DIRECTIONS:
Return, exactly and in full, the lines of the records below starting at the one with "X2965Y191286D02*" and ending at the one with "X408142Y188641D02*", and no other lines.
-- RECORDS PROVIDED follows --
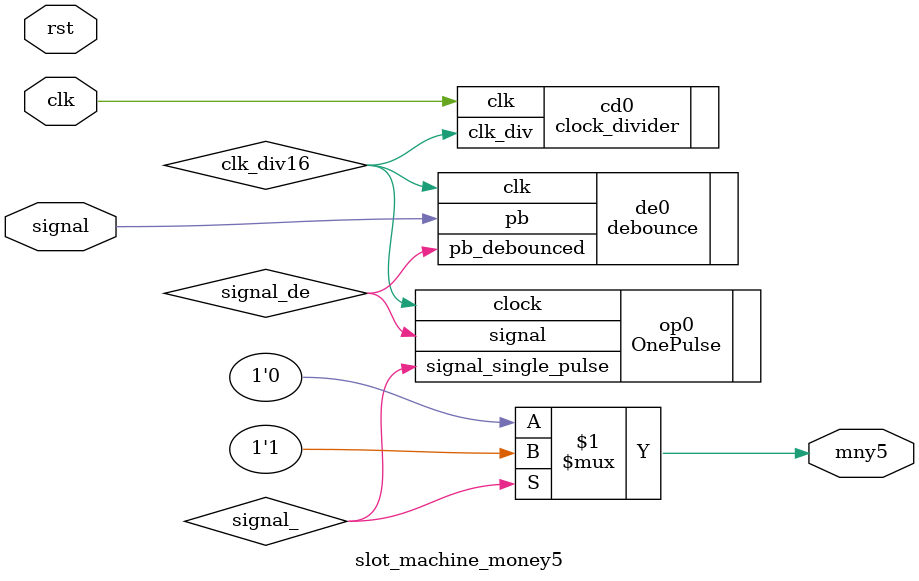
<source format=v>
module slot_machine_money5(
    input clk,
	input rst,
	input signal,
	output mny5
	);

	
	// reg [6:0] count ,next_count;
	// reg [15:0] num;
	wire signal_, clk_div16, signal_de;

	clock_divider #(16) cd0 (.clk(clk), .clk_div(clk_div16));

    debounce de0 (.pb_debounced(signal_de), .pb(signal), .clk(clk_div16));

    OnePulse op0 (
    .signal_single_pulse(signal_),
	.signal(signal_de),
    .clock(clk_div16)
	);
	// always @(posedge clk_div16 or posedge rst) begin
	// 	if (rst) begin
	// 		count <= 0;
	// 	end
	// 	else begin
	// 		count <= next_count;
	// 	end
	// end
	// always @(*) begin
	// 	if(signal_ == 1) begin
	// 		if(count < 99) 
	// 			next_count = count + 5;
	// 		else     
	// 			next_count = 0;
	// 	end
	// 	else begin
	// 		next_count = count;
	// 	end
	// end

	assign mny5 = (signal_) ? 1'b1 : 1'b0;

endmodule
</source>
-- RECORDS PROVIDED concluded --
-- RECORDS PROVIDED follows --
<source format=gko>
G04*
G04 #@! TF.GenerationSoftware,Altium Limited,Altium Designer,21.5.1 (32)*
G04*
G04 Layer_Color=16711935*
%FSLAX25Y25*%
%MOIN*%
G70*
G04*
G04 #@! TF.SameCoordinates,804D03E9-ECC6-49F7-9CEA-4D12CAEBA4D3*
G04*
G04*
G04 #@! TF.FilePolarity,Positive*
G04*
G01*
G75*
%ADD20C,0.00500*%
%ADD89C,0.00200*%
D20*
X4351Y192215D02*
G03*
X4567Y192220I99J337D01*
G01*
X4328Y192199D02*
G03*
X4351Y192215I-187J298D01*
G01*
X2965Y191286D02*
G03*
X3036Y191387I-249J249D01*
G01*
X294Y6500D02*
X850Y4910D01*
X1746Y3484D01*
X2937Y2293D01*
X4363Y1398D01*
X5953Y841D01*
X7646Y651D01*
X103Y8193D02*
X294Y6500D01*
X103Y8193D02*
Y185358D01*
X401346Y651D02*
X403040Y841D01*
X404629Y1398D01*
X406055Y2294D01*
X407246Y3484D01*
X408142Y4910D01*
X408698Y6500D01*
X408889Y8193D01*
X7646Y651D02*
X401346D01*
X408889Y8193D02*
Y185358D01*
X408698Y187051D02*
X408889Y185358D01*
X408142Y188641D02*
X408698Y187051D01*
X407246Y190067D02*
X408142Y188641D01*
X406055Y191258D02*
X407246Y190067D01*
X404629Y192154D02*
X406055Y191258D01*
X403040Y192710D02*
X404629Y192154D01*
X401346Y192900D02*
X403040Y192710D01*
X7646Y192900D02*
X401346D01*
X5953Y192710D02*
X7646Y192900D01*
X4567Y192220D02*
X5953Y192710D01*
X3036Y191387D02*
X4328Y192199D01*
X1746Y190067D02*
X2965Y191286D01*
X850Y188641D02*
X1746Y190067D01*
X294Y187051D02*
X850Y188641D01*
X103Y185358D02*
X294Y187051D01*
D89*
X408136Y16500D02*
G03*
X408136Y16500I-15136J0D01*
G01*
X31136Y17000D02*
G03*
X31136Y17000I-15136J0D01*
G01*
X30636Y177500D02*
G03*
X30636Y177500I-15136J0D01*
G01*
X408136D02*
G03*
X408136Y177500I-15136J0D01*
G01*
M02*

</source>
-- RECORDS PROVIDED concluded --
SOLUTION:
X2965Y191286D02*
G03*
X3036Y191387I-249J249D01*
G01*
X294Y6500D02*
X850Y4910D01*
X1746Y3484D01*
X2937Y2293D01*
X4363Y1398D01*
X5953Y841D01*
X7646Y651D01*
X103Y8193D02*
X294Y6500D01*
X103Y8193D02*
Y185358D01*
X401346Y651D02*
X403040Y841D01*
X404629Y1398D01*
X406055Y2294D01*
X407246Y3484D01*
X408142Y4910D01*
X408698Y6500D01*
X408889Y8193D01*
X7646Y651D02*
X401346D01*
X408889Y8193D02*
Y185358D01*
X408698Y187051D02*
X408889Y185358D01*
X408142Y188641D02*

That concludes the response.